→ **Available records**:
#####
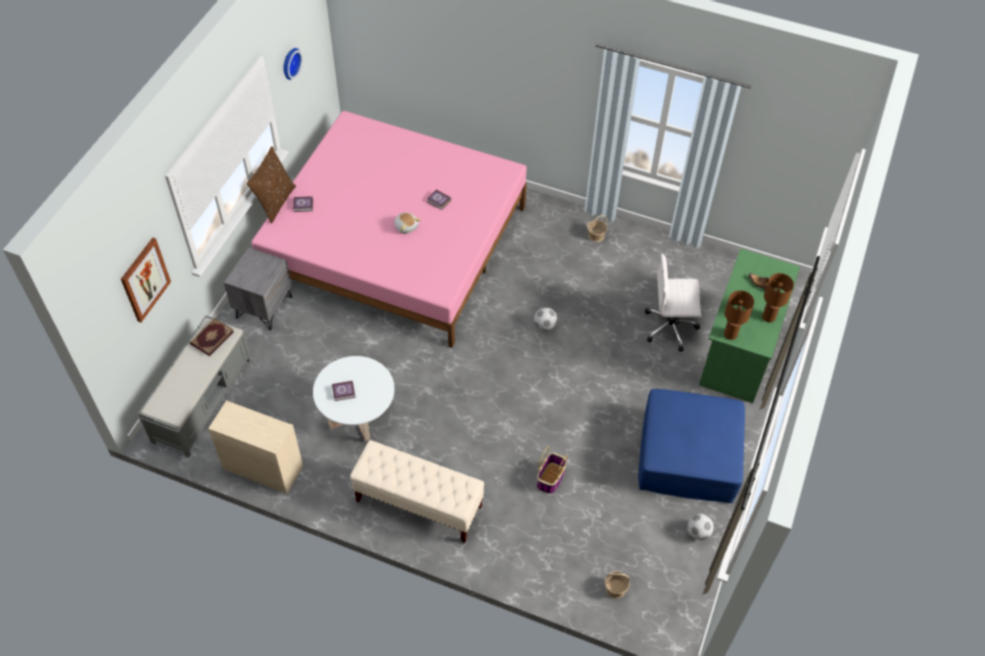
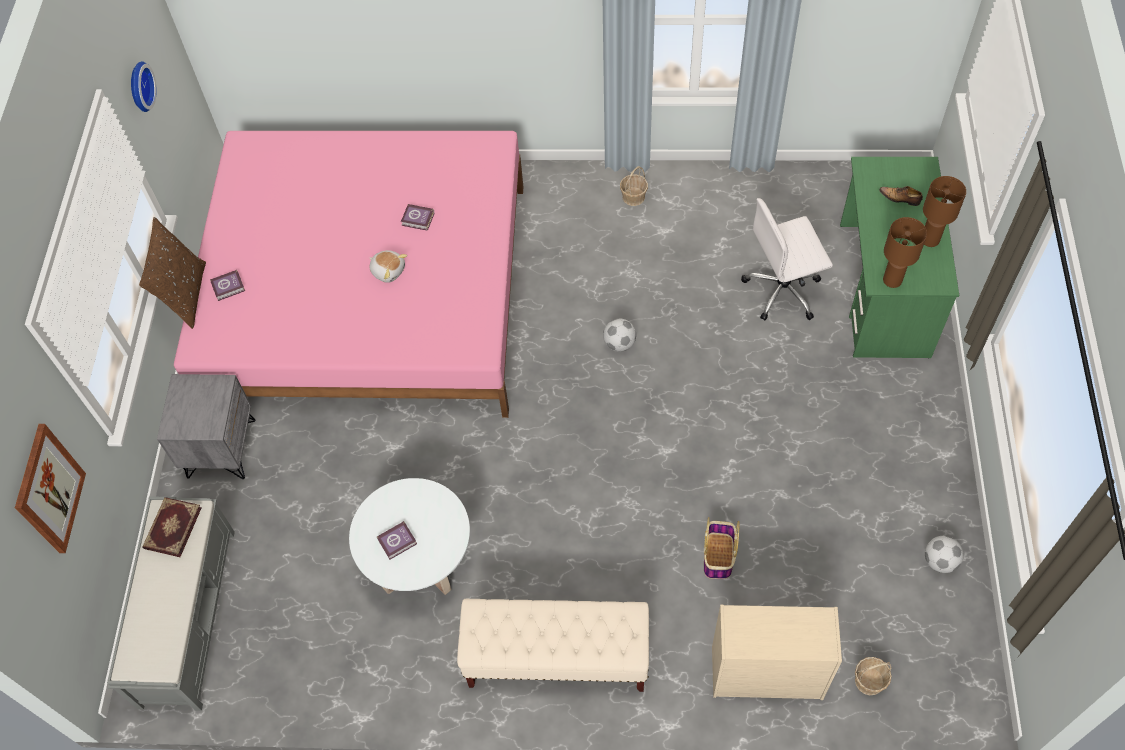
camera: 15 degrees left, 5 degrees up
beige dresser [208,400,303,494] -> beige dresser moved to [712,604,842,700]
blue ottoman [638,389,745,503] -> none

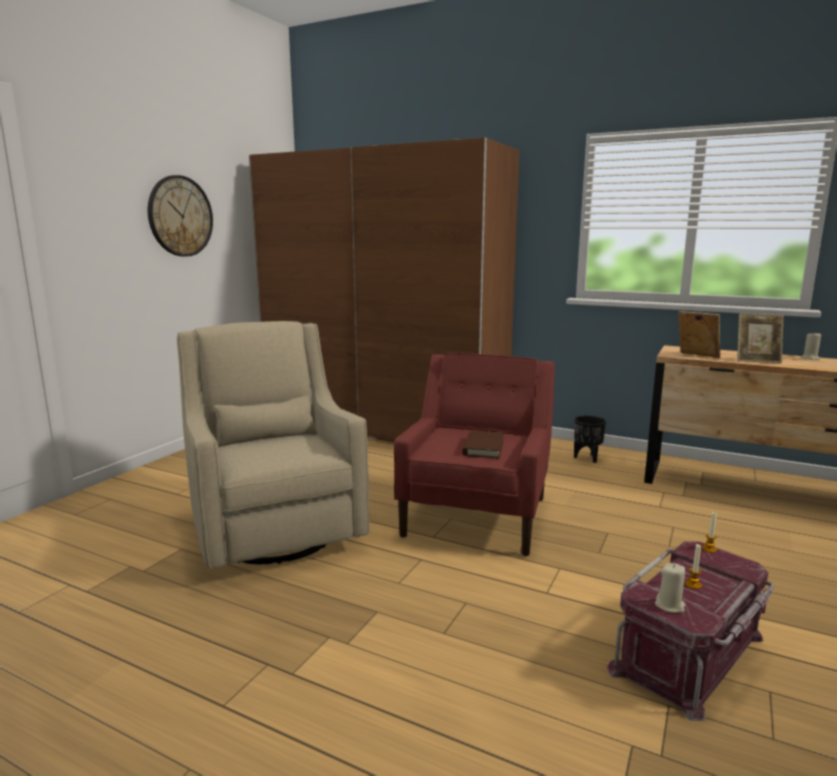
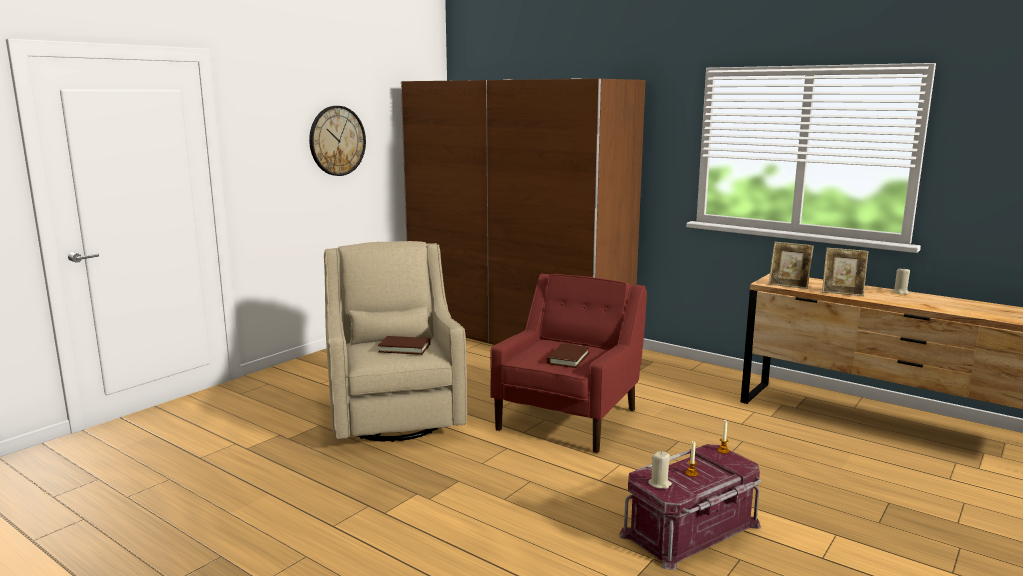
camera: 10 degrees right, 0 degrees up
black planter [574,415,606,463] -> none
picture frame [678,311,720,358] -> picture frame turned 150 degrees clockwise [768,242,814,289]
none -> brown book [378,336,431,355]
#####
The output must match, line for line, the span from the line containing "beige dresser [208,400,303,494]" through the end of the data, with the pictures removed.

beige dresser [208,400,303,494] -> beige dresser moved to [712,604,842,700]
blue ottoman [638,389,745,503] -> none

camera: 10 degrees right, 0 degrees up
black planter [574,415,606,463] -> none
picture frame [678,311,720,358] -> picture frame turned 150 degrees clockwise [768,242,814,289]
none -> brown book [378,336,431,355]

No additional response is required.